== Task material ==
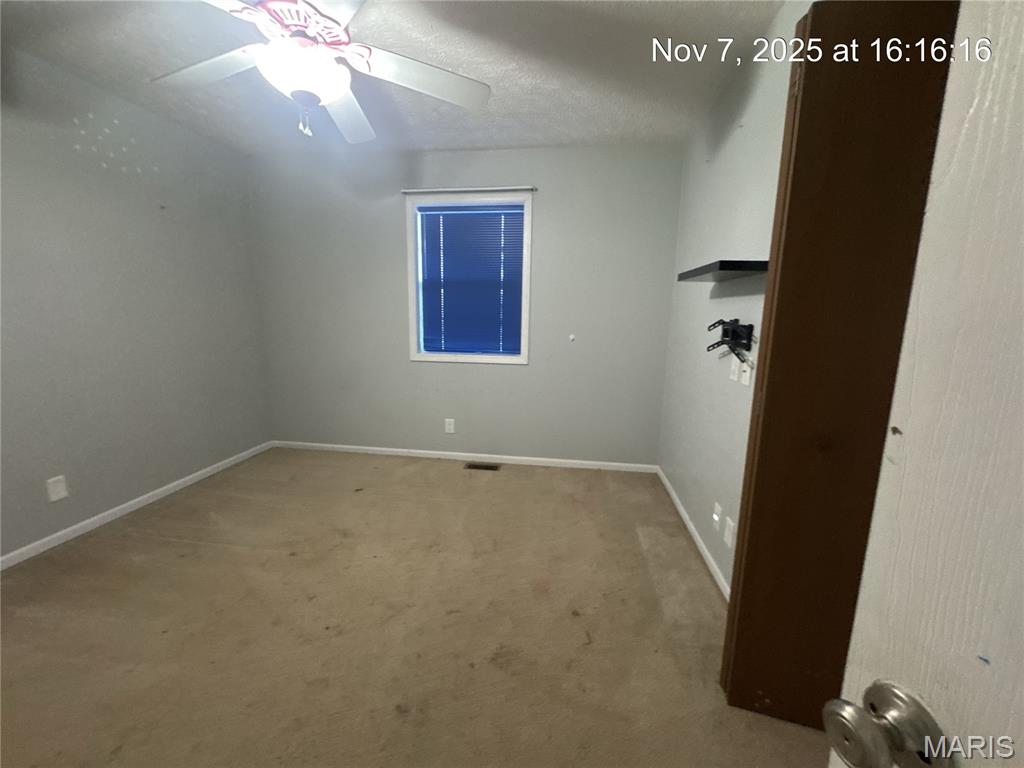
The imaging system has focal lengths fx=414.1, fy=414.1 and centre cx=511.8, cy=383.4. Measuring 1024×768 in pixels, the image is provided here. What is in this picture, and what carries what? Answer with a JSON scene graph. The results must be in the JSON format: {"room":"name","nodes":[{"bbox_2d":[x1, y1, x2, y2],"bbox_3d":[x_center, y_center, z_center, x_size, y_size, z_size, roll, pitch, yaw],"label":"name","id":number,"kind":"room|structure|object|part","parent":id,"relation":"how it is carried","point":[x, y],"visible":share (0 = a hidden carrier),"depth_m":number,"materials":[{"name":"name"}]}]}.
{"room":"bedroom","nodes":[
{"label":"bedroom","id":0,"kind":"room"},
{"bbox_2d":[0,45,271,561],"bbox_3d":[-2.499,-0.316,1.830,0.142,2.443,3.740,2,10,8],"label":"left wall","id":1,"kind":"structure","parent":0,"point":[138,482],"depth_m":2.41,"materials":[{"name":"grey paint"}]},
{"bbox_2d":[45,475,67,501],"bbox_3d":[-2.402,0.555,2.186,0.008,0.121,0.075,2,10,8],"label":"wall outlet","id":2,"kind":"object","parent":1,"relation":"attached to","point":[60,489],"visible":0.98,"depth_m":2.18,"materials":[{"name":"white plastic"}]},
{"bbox_2d":[0,441,273,570],"bbox_3d":[-2.422,0.842,2.093,0.013,0.065,3.338,2,10,8],"label":"baseboard","id":3,"kind":"structure","parent":1,"relation":"attached to","point":[87,521],"depth_m":2.46,"materials":[{"name":"white paint"}]},
{"bbox_2d":[0,0,789,154],"bbox_3d":[-0.632,-1.473,1.252,3.917,0.108,4.252,2,10,8],"label":"ceiling","id":4,"kind":"structure","parent":0,"point":[660,132],"depth_m":2.01,"materials":[{"name":"paint"}]},
{"bbox_2d":[152,0,488,144],"bbox_3d":[-0.724,-1.183,1.463,1.264,0.584,1.259,2,10,8],"label":"ceiling fan","id":5,"kind":"object","parent":4,"relation":"hanging from","point":[323,93],"visible":0.99,"depth_m":1.46,"materials":[{"name":"white"}]},
{"bbox_3d":[-1.128,-1.169,1.549,0.513,0.056,0.328,2,10,8],"label":"blade","id":6,"kind":"part","parent":5,"relation":"part of","materials":[{"name":"white wood"}]},
{"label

== Try it ==
Restate the data word for word and exclude every picture.

== Solution ==
The imaging system has focal lengths fx=414.1, fy=414.1 and centre cx=511.8, cy=383.4. Measuring 1024×768 in pixels, the image is provided here. What is in this picture, and what carries what? Answer with a JSON scene graph. The results must be in the JSON format: {"room":"name","nodes":[{"bbox_2d":[x1, y1, x2, y2],"bbox_3d":[x_center, y_center, z_center, x_size, y_size, z_size, roll, pitch, yaw],"label":"name","id":number,"kind":"room|structure|object|part","parent":id,"relation":"how it is carried","point":[x, y],"visible":share (0 = a hidden carrier),"depth_m":number,"materials":[{"name":"name"}]}]}.
{"room":"bedroom","nodes":[
{"label":"bedroom","id":0,"kind":"room"},
{"bbox_2d":[0,45,271,561],"bbox_3d":[-2.499,-0.316,1.830,0.142,2.443,3.740,2,10,8],"label":"left wall","id":1,"kind":"structure","parent":0,"point":[138,482],"depth_m":2.41,"materials":[{"name":"grey paint"}]},
{"bbox_2d":[45,475,67,501],"bbox_3d":[-2.402,0.555,2.186,0.008,0.121,0.075,2,10,8],"label":"wall outlet","id":2,"kind":"object","parent":1,"relation":"attached to","point":[60,489],"visible":0.98,"depth_m":2.18,"materials":[{"name":"white plastic"}]},
{"bbox_2d":[0,441,273,570],"bbox_3d":[-2.422,0.842,2.093,0.013,0.065,3.338,2,10,8],"label":"baseboard","id":3,"kind":"structure","parent":1,"relation":"attached to","point":[87,521],"depth_m":2.46,"materials":[{"name":"white paint"}]},
{"bbox_2d":[0,0,789,154],"bbox_3d":[-0.632,-1.473,1.252,3.917,0.108,4.252,2,10,8],"label":"ceiling","id":4,"kind":"structure","parent":0,"point":[660,132],"depth_m":2.01,"materials":[{"name":"paint"}]},
{"bbox_2d":[152,0,488,144],"bbox_3d":[-0.724,-1.183,1.463,1.264,0.584,1.259,2,10,8],"label":"ceiling fan","id":5,"kind":"object","parent":4,"relation":"hanging from","point":[323,93],"visible":0.99,"depth_m":1.46,"materials":[{"name":"white"}]},
{"bbox_3d":[-1.128,-1.169,1.549,0.513,0.056,0.328,2,10,8],"label":"blade","id":6,"kind":"part","parent":5,"relation":"part of","materials":[{"name":"white wood"}]},
{"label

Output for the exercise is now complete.